Comparison of 3 routes of administration of tranexamic acid on primary unilateral total knee arthroplasty: a prospective, randomized, controlled study
Yuan X, Li B, Wang Q, Zhang X
The Journal of Arthroplasty. 2017;32((9):):2738-2743
Abstract
BACKGROUND The mode of administration for tranexamic acid (TXA) to significantly reduce the decrease in hemoglobin (Hb), number of transfusions, relevant costs, and side effects in patients undergoing primary unilateral total knee arthroplasty (TKA) has not been resolved. METHODS A total of 560 patients undergoing primary unilateral TKA were randomized into 4 groups: intravenous group (140 patients receiving 2 doses of 20 mg/kg intravenous TXA), topical group (140 patients administered 3.0 g topical TXA), oral group (140 patients given 2 doses of 20 mg/kg oral TXA), and a control group (140 patients not given TXA). The primary outcomes included postoperative 48-hour Hb loss and drainage volume, number of transfusions, transfusion and TXA costs, and thromboembolic complications. Secondary outcomes were postoperative inpatient time and wound healing 3 weeks after TKA. RESULTS Baseline data among the 4 groups were similar.

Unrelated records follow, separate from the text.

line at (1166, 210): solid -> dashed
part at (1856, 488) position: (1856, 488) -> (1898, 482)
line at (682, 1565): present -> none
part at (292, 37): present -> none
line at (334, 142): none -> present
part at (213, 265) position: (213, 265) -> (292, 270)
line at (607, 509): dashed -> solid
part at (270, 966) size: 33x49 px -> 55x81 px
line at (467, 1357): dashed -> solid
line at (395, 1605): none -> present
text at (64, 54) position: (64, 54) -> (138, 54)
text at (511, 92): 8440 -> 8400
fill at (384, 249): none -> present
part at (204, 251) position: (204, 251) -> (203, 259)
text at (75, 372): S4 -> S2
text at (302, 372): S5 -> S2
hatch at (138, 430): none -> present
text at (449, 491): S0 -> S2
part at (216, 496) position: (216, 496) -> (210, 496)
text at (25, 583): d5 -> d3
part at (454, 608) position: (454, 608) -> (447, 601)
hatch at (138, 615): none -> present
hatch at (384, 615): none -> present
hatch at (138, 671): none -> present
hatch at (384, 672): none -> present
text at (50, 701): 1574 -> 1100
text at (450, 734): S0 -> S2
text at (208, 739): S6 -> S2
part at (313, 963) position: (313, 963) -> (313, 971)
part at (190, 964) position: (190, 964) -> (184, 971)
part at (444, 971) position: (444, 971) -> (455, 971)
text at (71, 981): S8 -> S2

The 48-hour Hb loss and drainage volume in the intravenous, topical, and oral groups were significantly less (P < .05) than those in the control group, and the latter had significantly more transfusions and transfusion costs than the other 3 groups (P < .05). The TXA cost was lowest in the oral group compared with that in the topical and intravenous groups (P < .05). No differences in thromboembolic complications, postoperative inpatient time, or wound healing were observed among the groups. However, wound dehiscence and continuous wound discharge occurred in the topical group. CONCLUSION All the 3 modes of TXA administration significantly reduced postoperative Hb loss, the number of transfusions, and transfusion costs compared with those in the control group. No pulmonary embolism or infection was observed. Oral TXA is recommended because it provided a similar clinical benefit and resulted in the lowest TXA cost compared with the other 2 modes of TXA administration.